The Bombay high court (HC) has issued a notice to the United Kingdom (UK) embassy about the pendency of an appeal against the 2003 acquittal of a former Baroda resident
By KAY Dodhiya
PUBLISHED ON MAR 30, 2021 12:48 AM IST

The Bombay high court (HC) has issued a notice to the United Kingdom (UK) embassy about the pendency of an appeal against the 2003 acquittal of a former Baroda resident. The individual relocated to the UK in 2004 after his acquittal and broke all contact with his advocate.

The court also directed the state to provide a copy of the non-bailable warrant to the UK embassy and directed the Mira-Bhayandar, Vasai and Virar division police commissioner to execute the non-bailable warrant issued against the man in whichever way possible.

A division bench of justice Sadhana Jadhav and justice NR Borkar, while hearing the appeal of the state against the 2003 acquittal of two persons in a case of murder at Kashimira police station, was informed that the when the appeal was filed in 2004, both the respondents had been represented by their lawyers, and hence no action was taken against them under section 390 of the Criminal Procedure Code. However, as the hearing of the appeal was delayed, the first respondent returned to the United States, and thereafter was not in touch with his lawyer.

The court was further informed that the second respondent, who was a resident of Baroda when the appeal was filed, had blocked all the contact with his lawyer, and hence it was not possible to get his presence for the hearing of the appeal. Advocate Nitin Sejpal informed that though his letters to the respondent had been received at the given address, there was no response from the second respondent.

On March 9, the second respondent’s step-sister, who had received the letters of the advocate at the Baroda address, approached the court and informed that she was not aware of his UK address, only a mobile number was available.

After hearing the submissions the bench observed, “In view of this fact, we are constrained to issue non-bailable warrant against respondent no 2.”

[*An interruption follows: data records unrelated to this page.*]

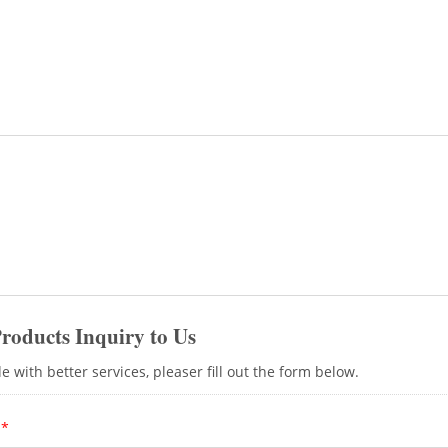
tool free RJ45 connectors. Handy Pressing t
recommended if users have batch installation
products can enjoy a 25-year product warrant
environment for your area, please contact our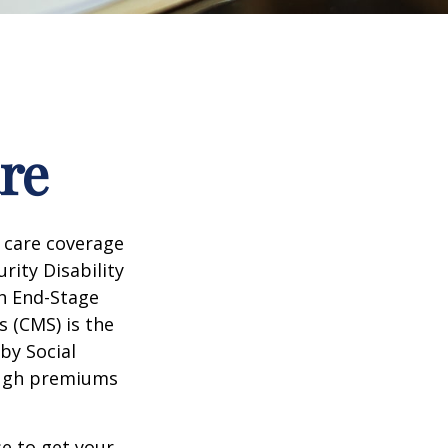
re
 care coverage
rity Disability
th End-Stage
s (CMS) is the
by Social
ough premiums
e to get your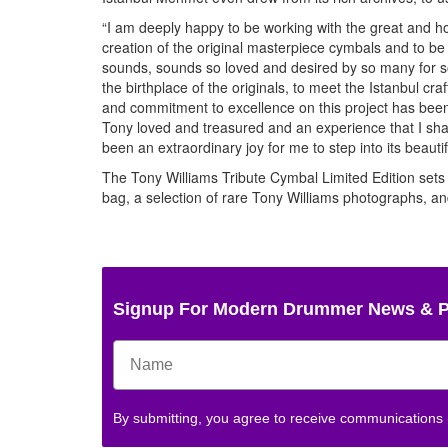
“I am deeply happy to be working with the great and 
creation of the original masterpiece cymbals and to be 
sounds, sounds so loved and desired by so many for so 
the birthplace of the originals, to meet the Istanbul c
and commitment to excellence on this project has been 
Tony loved and treasured and an experience that I shal
been an extraordinary joy for me to step into its beauti
The Tony Williams Tribute Cymbal Limited Edition sets 
bag, a selection of rare Tony Williams photographs, and 
Signup For Modern Drummer News & 
By submitting, you agree to receive communications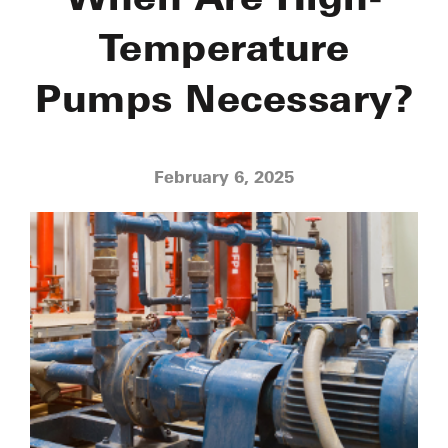
Temperature
Pumps Necessary?
February 6, 2025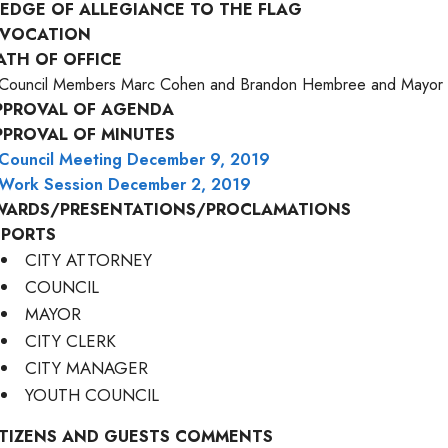
LEDGE OF ALLEGIANCE TO THE FLAG
NVOCATION
ATH OF OFFICE
Council Members Marc Cohen and Brandon Hembree and Mayor 
PPROVAL OF AGENDA
PPROVAL OF MINUTES
Council Meeting December 9, 2019
Work Session December 2, 2019
WARDS/PRESENTATIONS/PROCLAMATIONS
EPORTS
CITY ATTORNEY
COUNCIL
MAYOR
CITY CLERK
CITY MANAGER
YOUTH COUNCIL
ITIZENS AND GUESTS COMMENTS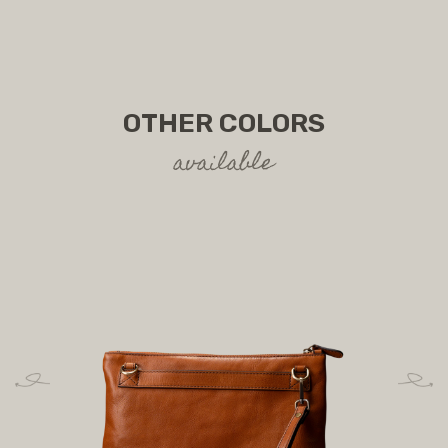
OTHER COLORS
available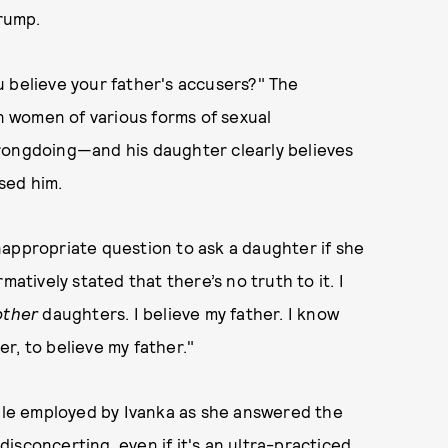
Trump.
 believe your father's accusers?" The
 women of various forms of sexual
rongdoing—and his daughter clearly believes
sed him.
 inappropriate question to ask a daughter if she
matively stated that there’s no truth to it. I
other
daughters. I believe my father. I know
ter, to believe my father."
mile employed by Ivanka as she answered the
p disconcerting, even if it's an ultra-practiced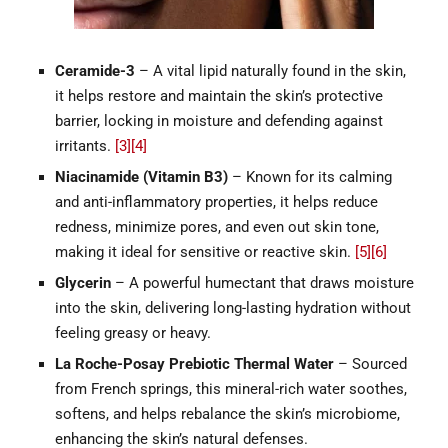
Ceramide-3
– A vital lipid naturally found in the skin,
it helps restore and maintain the skin’s protective
barrier, locking in moisture and defending against
irritants.
[3]
[4]
Niacinamide (Vitamin B3)
– Known for its calming
and anti-inflammatory properties, it helps reduce
redness, minimize pores, and even out skin tone,
making it ideal for sensitive or reactive skin.
[5]
[6]
Glycerin
– A powerful humectant that draws moisture
into the skin, delivering long-lasting hydration without
feeling greasy or heavy.
La Roche-Posay Prebiotic Thermal Water
– Sourced
from French springs, this mineral-rich water soothes,
softens, and helps rebalance the skin’s microbiome,
enhancing the skin’s natural defenses.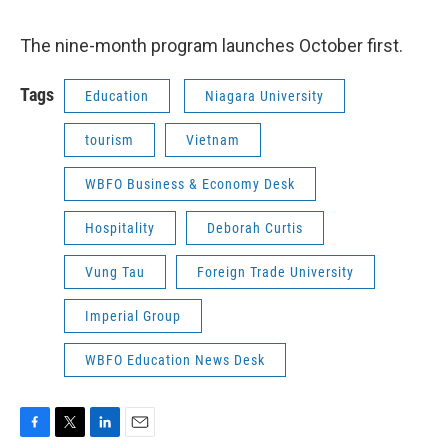
The nine-month program launches October first.
Tags
Education
Niagara University
tourism
Vietnam
WBFO Business & Economy Desk
Hospitality
Deborah Curtis
Vung Tau
Foreign Trade University
Imperial Group
WBFO Education News Desk
F
T
L
E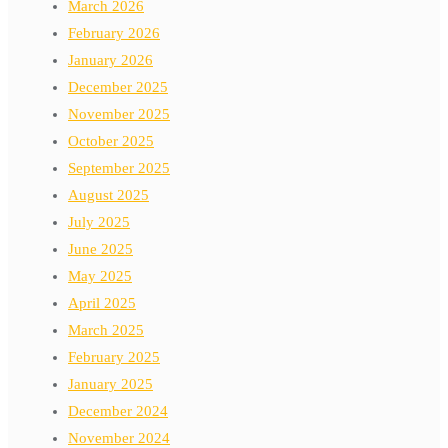
March 2026
February 2026
January 2026
December 2025
November 2025
October 2025
September 2025
August 2025
July 2025
June 2025
May 2025
April 2025
March 2025
February 2025
January 2025
December 2024
November 2024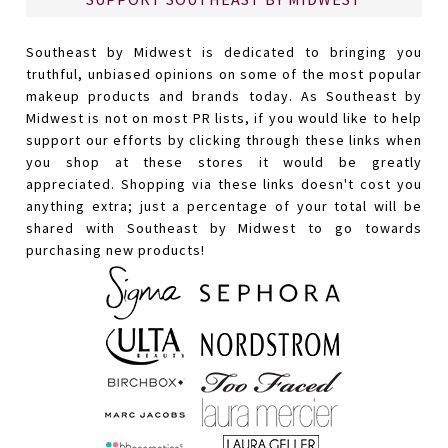
Southeast by Midwest is dedicated to bringing you
truthful, unbiased opinions on some of the most popular
makeup products and brands today. As Southeast by
Midwest is not on most PR lists, if you would like to help
support our efforts by clicking through these links when
you shop at these stores it would be greatly
appreciated. Shopping via these links doesn't cost you
anything extra; just a percentage of your total will be
shared with Southeast by Midwest to go towards
purchasing new products!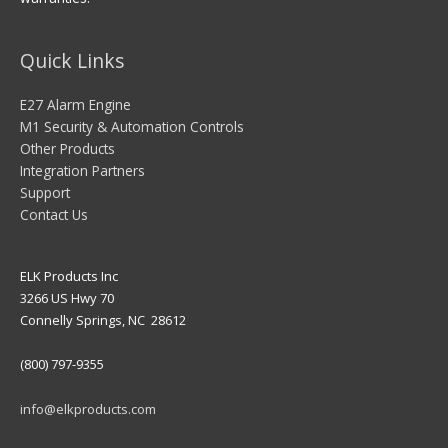
Quick Links
E27 Alarm Engine
M1 Security & Automation Controls
Other Products
Integration Partners
Support
Contact Us
ELK Products Inc
3266 US Hwy 70
Connelly Springs, NC 28612
(800) 797-9355
info@elkproducts.com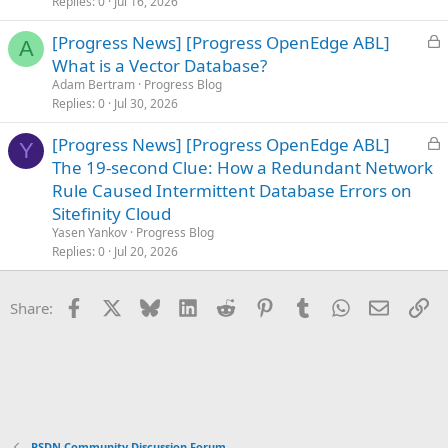
Replies
0
Jul 16, 2026
d
L
[Progress News] [Progress OpenEdge ABL]
A
o
What is a Vector Database?
c
Adam Bertram
Progress Blog
k
Replies
0
Jul 30, 2026
e
L
[Progress News] [Progress OpenEdge ABL]
d
Y
o
The 19-second Clue: How a Redundant Network
c
Rule Caused Intermittent Database Errors on
k
Sitefinity Cloud
e
Yasen Yankov
Progress Blog
d
Replies
0
Jul 20, 2026
Facebook
X
Bluesky
LinkedIn
Reddit
Pinterest
Tumblr
WhatsApp
Email
Li
Share:
PSDN Community Discussion Forum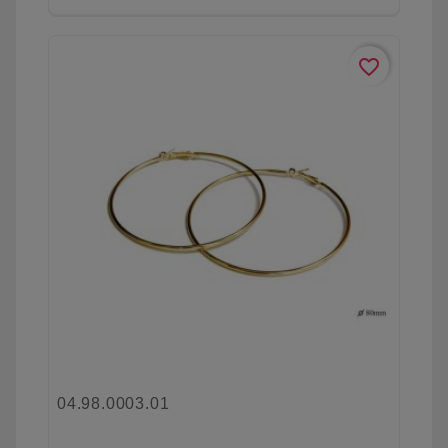
favorite_border
04.98.0003.01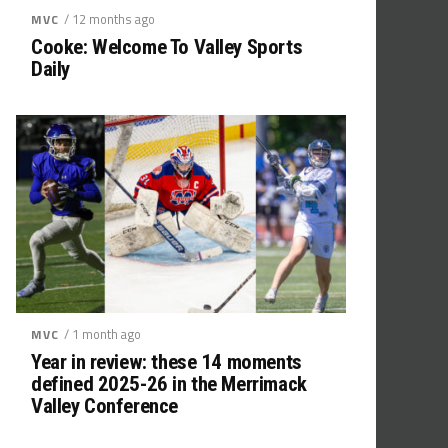
/ 12 months ago
MVC
Cooke: Welcome To Valley Sports
Daily
/ 1 month ago
MVC
Year in review: these 14 moments
defined 2025-26 in the Merrimack
Valley Conference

The court further directed a lookout notice to be issued against the respondent, which will be circulated at all airports too. The court then directed the state to send a copy of the warrant to the UK embassy, and submit a report to that effect within two weeks, and directed the registry to issue a notice to the Embassy about pendency of the appeal against acquittal.

In an earlier hearing, the court had issued a similar notice to the US embassy regarding a non-bailable warrant issued against the first respondent in the appeal, who had shifted to the US after his acquittal. However, after the US Consulate informed the court that the Ministry of External Affairs needed to serve a letter rogatory (request to foreign court) through the Indian Embassy in Washington, DC to get the non-bailable warrant executed, the court changed its order and directed the police commissioner to issue letter rogatory to the MEA authorities concerned.